7 Août 2024
Ma chère Elise,
Je viens de vivre un moment de trêve bien personnelle, fredonnant des comptines, me laissant embarquer dans les jeux de jardin qu’improvise mon petit-fils de quatre ans, ou lui organisant un atelier découpage et collage quand les températures étaient quasi caniculaires.
J’avoue ne pas m’être beaucoup préoccupé des jeux olympiques dont je regarde chaque matin le résultat d’un œil un peu distrait, même si la moisson de médailles qu’engrange la France me fait plaisir. Mais tu sais bien Elise que j’ai toujours aimé me dépenser physiquement sans pour autant me montrer spectateur acharné de l’exploit sportif, ni le rechercher d’ailleurs.
Je lis ici et là que la France aurait réussi l’union sacrée autour de ces jeux et qu’il faudrait s’en inspirer en politique. La comparaison me semble bien osée. Si l’on peut imaginer qu’un bénéficiaire du RSA et un multimilliardaire partagent leur avis sur tel ou tel athlète, je suis loin d’être certain qu’ils puissent partager aussi leurs arbitrages de consommation quand l’un est contraint de consommer pour sa survie, et l’autre libre de le faire pour son bon plaisir. Je crains qu’ils ne partagent de ce fait pas davantage leur vision de l’économie et de la politique.

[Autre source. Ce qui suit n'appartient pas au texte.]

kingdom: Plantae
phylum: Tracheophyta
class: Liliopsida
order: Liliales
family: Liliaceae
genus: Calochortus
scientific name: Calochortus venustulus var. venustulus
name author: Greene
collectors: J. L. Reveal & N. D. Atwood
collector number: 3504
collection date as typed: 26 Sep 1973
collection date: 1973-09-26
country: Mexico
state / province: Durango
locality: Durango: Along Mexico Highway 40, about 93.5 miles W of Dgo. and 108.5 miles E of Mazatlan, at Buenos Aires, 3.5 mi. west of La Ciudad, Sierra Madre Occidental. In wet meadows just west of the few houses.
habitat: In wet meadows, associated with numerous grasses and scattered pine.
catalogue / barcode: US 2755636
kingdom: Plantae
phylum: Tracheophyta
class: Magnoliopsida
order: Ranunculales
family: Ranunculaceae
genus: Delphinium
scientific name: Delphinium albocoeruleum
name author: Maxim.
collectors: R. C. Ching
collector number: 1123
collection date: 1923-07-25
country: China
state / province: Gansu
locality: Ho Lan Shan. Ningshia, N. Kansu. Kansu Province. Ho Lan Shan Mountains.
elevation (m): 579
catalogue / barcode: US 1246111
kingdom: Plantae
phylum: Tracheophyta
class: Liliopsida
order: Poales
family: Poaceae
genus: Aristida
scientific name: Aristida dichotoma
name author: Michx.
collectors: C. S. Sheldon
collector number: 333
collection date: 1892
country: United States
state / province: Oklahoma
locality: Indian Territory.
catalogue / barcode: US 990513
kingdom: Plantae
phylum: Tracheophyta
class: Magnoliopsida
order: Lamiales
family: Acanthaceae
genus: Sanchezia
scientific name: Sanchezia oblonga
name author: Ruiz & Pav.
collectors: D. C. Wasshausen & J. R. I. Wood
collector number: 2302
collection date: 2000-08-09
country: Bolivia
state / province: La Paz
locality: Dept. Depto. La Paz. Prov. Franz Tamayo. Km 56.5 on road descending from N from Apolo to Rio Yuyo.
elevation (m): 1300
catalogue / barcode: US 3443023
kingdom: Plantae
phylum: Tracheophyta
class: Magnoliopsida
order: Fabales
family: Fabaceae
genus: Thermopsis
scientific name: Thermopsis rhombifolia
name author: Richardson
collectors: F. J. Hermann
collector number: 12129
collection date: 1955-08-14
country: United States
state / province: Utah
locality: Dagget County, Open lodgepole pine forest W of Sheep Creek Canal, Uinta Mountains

Ce n’est pas pour autant qu’il faille regarder le centre comme le point d’équilibre, le compromis qui apaiserait le pays. Et je m’inquiète de voir monsieur Macron chercher une alliance en ce sens, avec la droite d’abord, mais pourquoi pas aussi avec ce qu’il reste de la gauche modérée après tous les emprunts qu’il lui a déjà faits.
Je m’inquiète davantage d’entendre des voix, minoritaires encore, au sein du Parti Socialiste qui continuent de demander des clarifications peu claires et qui veulent, sans le dire vraiment, rompre avec une gauche plus radicale. Faire cela, ce serait en effet continuer de rompre avec le peuple du travail posté, du travail précaire, du travail sous-payé, des loyers qu’on ne parvient plus à payer, des vacances qu’on n’a jamais prises et des places pour les jeux dont on aurait bien envie une fois dans sa vie, mais que l’on n’a pas les moyens de s’offrir. Je n’exagère pas, disant cela ma chère Elise. Les gens contraints de compter les centimes, et qui pour certains ont un emploi pourtant, sont plus nombreux qu’on ne croit.
Et eux, c’est la rupture avec cette précarité qu’ils revendiquent, c’est la rupture avec la misère, c’est la rupture avec ces lents, trop lents courants politiques qui les déçoivent élection après élection.
L’extrême droite surfe là-dessus, et se prétend chantre du pouvoir d’achat.
Et ça marche, puisque la gauche dite de gouvernement n’est plus, depuis près de trente ans, une gauche de rupture. Elle a voulu l’être encore en 2012, quand son ennemi était « la finance ». Puis elle s’est assoupie, elle a oublié son ennemi et rendu les armes, presque sans s’en rendre compte, croyant en un Macron providentiel, ni gauche ni droite, juste au point d’équilibre paraît-il, mais ami résolu de « la finance » en réalité. On le voit bien aujourd’hui où nos riches sont plus riches et nos pauvres plus précaires que jamais.
Autant le Rassemblement National se situe indéniablement à l’extrême droite, autant je suis convaincu, Elise, qu’une énorme part des votes qui le portent aujourd’hui, ne sont finalement que des appels à la rupture avec ce centre qu’incarne monsieur Macron. Tout comme l’est une grande part des votes pour le Nouveau Front Populaire et son programme.
Et ce serait, de l’avis de certains de mes amis, le moment de rompre avec la gauche radicale ? De briser l’alliance pour en nouer une autre avec ce centre que les deux-tiers de la France a récusé ?
Du point de vue de ceux qui ont donné sa majorité au NFP, ce serait une trahison. Quant à l’Assemblée nationale, elle ne trouverait alors que des majorités de circonstance par des alliances à dimensions variables. Ce ne serait pas un fonctionnement différent de celui que provoquerait la nomination que je souhaite de madame Castets aux fonctions de Première Ministre, j'en conviens volontiers.
Mais deux réalités seraient radicalement différentes en revanche. La première est que la rupture que demandait la majorité des Français passerait aux oubliettes en même temps que le programme du NFP. L'autre réalité serait que la majorité relative à l'Assemblée appartiendrait désormais au groupe Rassemblement National puisque le Nouveau Front Populaire n’existerait plus ... Un prélude à une prise de pouvoir plus absolue.